* **What the task requires**:
Each record below needs to be copied out exactly as it stands.

● ● ● ● ● ● ●

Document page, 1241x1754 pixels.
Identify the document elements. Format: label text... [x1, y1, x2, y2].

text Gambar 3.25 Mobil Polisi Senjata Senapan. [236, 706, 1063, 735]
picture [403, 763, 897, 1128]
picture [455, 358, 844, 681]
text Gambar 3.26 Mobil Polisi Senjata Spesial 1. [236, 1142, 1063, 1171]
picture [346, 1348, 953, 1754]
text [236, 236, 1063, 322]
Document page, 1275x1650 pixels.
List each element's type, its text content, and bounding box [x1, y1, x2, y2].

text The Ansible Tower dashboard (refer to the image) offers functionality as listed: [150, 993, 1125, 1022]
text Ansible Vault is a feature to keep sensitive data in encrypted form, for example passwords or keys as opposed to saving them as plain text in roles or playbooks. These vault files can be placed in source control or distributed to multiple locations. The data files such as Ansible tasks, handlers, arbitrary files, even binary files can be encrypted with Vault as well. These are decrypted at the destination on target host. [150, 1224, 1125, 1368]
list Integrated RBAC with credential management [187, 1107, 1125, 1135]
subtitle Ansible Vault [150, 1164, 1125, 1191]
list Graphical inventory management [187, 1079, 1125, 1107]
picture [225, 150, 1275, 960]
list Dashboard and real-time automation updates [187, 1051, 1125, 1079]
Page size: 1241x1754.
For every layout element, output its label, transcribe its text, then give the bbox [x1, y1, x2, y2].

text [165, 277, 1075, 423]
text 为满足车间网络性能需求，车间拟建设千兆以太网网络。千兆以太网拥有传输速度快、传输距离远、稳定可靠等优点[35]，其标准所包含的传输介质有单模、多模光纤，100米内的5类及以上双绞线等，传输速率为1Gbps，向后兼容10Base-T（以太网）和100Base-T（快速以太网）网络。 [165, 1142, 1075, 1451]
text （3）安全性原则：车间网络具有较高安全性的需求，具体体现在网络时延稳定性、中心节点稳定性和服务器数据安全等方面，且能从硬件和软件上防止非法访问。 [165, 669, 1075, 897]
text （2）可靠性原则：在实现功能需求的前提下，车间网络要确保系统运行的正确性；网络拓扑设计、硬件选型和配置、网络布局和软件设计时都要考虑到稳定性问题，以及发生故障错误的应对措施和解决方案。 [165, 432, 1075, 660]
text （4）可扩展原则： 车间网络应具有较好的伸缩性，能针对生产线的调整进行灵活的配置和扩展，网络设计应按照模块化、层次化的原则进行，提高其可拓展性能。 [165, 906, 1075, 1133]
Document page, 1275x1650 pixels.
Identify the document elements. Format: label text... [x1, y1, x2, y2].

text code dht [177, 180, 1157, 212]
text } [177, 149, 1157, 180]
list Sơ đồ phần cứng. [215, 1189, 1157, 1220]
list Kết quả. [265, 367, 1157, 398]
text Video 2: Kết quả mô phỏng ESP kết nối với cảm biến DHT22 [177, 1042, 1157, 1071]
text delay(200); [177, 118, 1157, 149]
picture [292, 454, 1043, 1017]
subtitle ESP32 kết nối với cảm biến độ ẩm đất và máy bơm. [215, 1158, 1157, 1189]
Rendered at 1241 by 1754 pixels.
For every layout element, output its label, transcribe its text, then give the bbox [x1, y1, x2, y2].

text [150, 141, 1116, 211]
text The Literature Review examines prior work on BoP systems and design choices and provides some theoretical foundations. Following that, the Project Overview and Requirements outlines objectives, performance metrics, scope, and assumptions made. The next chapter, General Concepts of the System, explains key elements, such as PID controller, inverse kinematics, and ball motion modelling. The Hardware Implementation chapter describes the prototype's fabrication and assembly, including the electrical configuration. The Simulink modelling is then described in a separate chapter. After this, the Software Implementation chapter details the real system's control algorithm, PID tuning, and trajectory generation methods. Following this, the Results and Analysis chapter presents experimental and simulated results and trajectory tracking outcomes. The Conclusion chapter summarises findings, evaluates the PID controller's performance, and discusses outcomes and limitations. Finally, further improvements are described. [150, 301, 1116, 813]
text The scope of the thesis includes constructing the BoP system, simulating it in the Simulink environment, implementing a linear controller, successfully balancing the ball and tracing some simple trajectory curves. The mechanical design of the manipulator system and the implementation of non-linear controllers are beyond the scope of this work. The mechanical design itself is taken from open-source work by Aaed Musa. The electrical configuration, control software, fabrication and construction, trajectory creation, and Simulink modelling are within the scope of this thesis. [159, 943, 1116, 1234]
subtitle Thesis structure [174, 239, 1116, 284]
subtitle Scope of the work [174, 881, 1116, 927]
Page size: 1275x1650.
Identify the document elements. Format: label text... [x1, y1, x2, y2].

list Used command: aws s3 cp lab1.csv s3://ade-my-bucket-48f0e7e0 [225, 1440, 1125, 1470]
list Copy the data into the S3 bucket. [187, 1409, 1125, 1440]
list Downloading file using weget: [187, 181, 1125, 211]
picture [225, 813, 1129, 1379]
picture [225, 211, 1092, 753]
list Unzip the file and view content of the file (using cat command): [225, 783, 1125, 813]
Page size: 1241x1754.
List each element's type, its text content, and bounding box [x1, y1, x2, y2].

● ● ● ● ● ● ●

* **Exercise response**:
Document page, 1241x1754 pixels.
Identify the document elements. Format: label text... [x1, y1, x2, y2].

text Gambar 3.25 Mobil Polisi Senjata Senapan. [236, 706, 1063, 735]
picture [403, 763, 897, 1128]
picture [455, 358, 844, 681]
text Gambar 3.26 Mobil Polisi Senjata Spesial 1. [236, 1142, 1063, 1171]
picture [346, 1348, 953, 1754]
text [236, 236, 1063, 322]
Document page, 1275x1650 pixels.
List each element's type, its text content, and bounding box [x1, y1, x2, y2].

text The Ansible Tower dashboard (refer to the image) offers functionality as listed: [150, 993, 1125, 1022]
text Ansible Vault is a feature to keep sensitive data in encrypted form, for example passwords or keys as opposed to saving them as plain text in roles or playbooks. These vault files can be placed in source control or distributed to multiple locations. The data files such as Ansible tasks, handlers, arbitrary files, even binary files can be encrypted with Vault as well. These are decrypted at the destination on target host. [150, 1224, 1125, 1368]
list Integrated RBAC with credential management [187, 1107, 1125, 1135]
subtitle Ansible Vault [150, 1164, 1125, 1191]
list Graphical inventory management [187, 1079, 1125, 1107]
picture [225, 150, 1275, 960]
list Dashboard and real-time automation updates [187, 1051, 1125, 1079]
Page size: 1241x1754.
For every layout element, output its label, transcribe its text, then give the bbox [x1, y1, x2, y2].

text [165, 277, 1075, 423]
text 为满足车间网络性能需求，车间拟建设千兆以太网网络。千兆以太网拥有传输速度快、传输距离远、稳定可靠等优点[35]，其标准所包含的传输介质有单模、多模光纤，100米内的5类及以上双绞线等，传输速率为1Gbps，向后兼容10Base-T（以太网）和100Base-T（快速以太网）网络。 [165, 1142, 1075, 1451]
text （3）安全性原则：车间网络具有较高安全性的需求，具体体现在网络时延稳定性、中心节点稳定性和服务器数据安全等方面，且能从硬件和软件上防止非法访问。 [165, 669, 1075, 897]
text （2）可靠性原则：在实现功能需求的前提下，车间网络要确保系统运行的正确性；网络拓扑设计、硬件选型和配置、网络布局和软件设计时都要考虑到稳定性问题，以及发生故障错误的应对措施和解决方案。 [165, 432, 1075, 660]
text （4）可扩展原则： 车间网络应具有较好的伸缩性，能针对生产线的调整进行灵活的配置和扩展，网络设计应按照模块化、层次化的原则进行，提高其可拓展性能。 [165, 906, 1075, 1133]
Document page, 1275x1650 pixels.
Identify the document elements. Format: label text... [x1, y1, x2, y2].

text code dht [177, 180, 1157, 212]
text } [177, 149, 1157, 180]
list Sơ đồ phần cứng. [215, 1189, 1157, 1220]
list Kết quả. [265, 367, 1157, 398]
text Video 2: Kết quả mô phỏng ESP kết nối với cảm biến DHT22 [177, 1042, 1157, 1071]
text delay(200); [177, 118, 1157, 149]
picture [292, 454, 1043, 1017]
subtitle ESP32 kết nối với cảm biến độ ẩm đất và máy bơm. [215, 1158, 1157, 1189]
Rendered at 1241 by 1754 pixels.
For every layout element, output its label, transcribe its text, then give the bbox [x1, y1, x2, y2].

text [150, 141, 1116, 211]
text The Literature Review examines prior work on BoP systems and design choices and provides some theoretical foundations. Following that, the Project Overview and Requirements outlines objectives, performance metrics, scope, and assumptions made. The next chapter, General Concepts of the System, explains key elements, such as PID controller, inverse kinematics, and ball motion modelling. The Hardware Implementation chapter describes the prototype's fabrication and assembly, including the electrical configuration. The Simulink modelling is then described in a separate chapter. After this, the Software Implementation chapter details the real system's control algorithm, PID tuning, and trajectory generation methods. Following this, the Results and Analysis chapter presents experimental and simulated results and trajectory tracking outcomes. The Conclusion chapter summarises findings, evaluates the PID controller's performance, and discusses outcomes and limitations. Finally, further improvements are described. [150, 301, 1116, 813]
text The scope of the thesis includes constructing the BoP system, simulating it in the Simulink environment, implementing a linear controller, successfully balancing the ball and tracing some simple trajectory curves. The mechanical design of the manipulator system and the implementation of non-linear controllers are beyond the scope of this work. The mechanical design itself is taken from open-source work by Aaed Musa. The electrical configuration, control software, fabrication and construction, trajectory creation, and Simulink modelling are within the scope of this thesis. [159, 943, 1116, 1234]
subtitle Thesis structure [174, 239, 1116, 284]
subtitle Scope of the work [174, 881, 1116, 927]
Page size: 1275x1650.
Identify the document elements. Format: label text... [x1, y1, x2, y2].

list Used command: aws s3 cp lab1.csv s3://ade-my-bucket-48f0e7e0 [225, 1440, 1125, 1470]
list Copy the data into the S3 bucket. [187, 1409, 1125, 1440]
list Downloading file using weget: [187, 181, 1125, 211]
picture [225, 813, 1129, 1379]
picture [225, 211, 1092, 753]
list Unzip the file and view content of the file (using cat command): [225, 783, 1125, 813]
Page size: 1241x1754.
List each element's type, its text content, and bounding box [x1, y1, x2, y2].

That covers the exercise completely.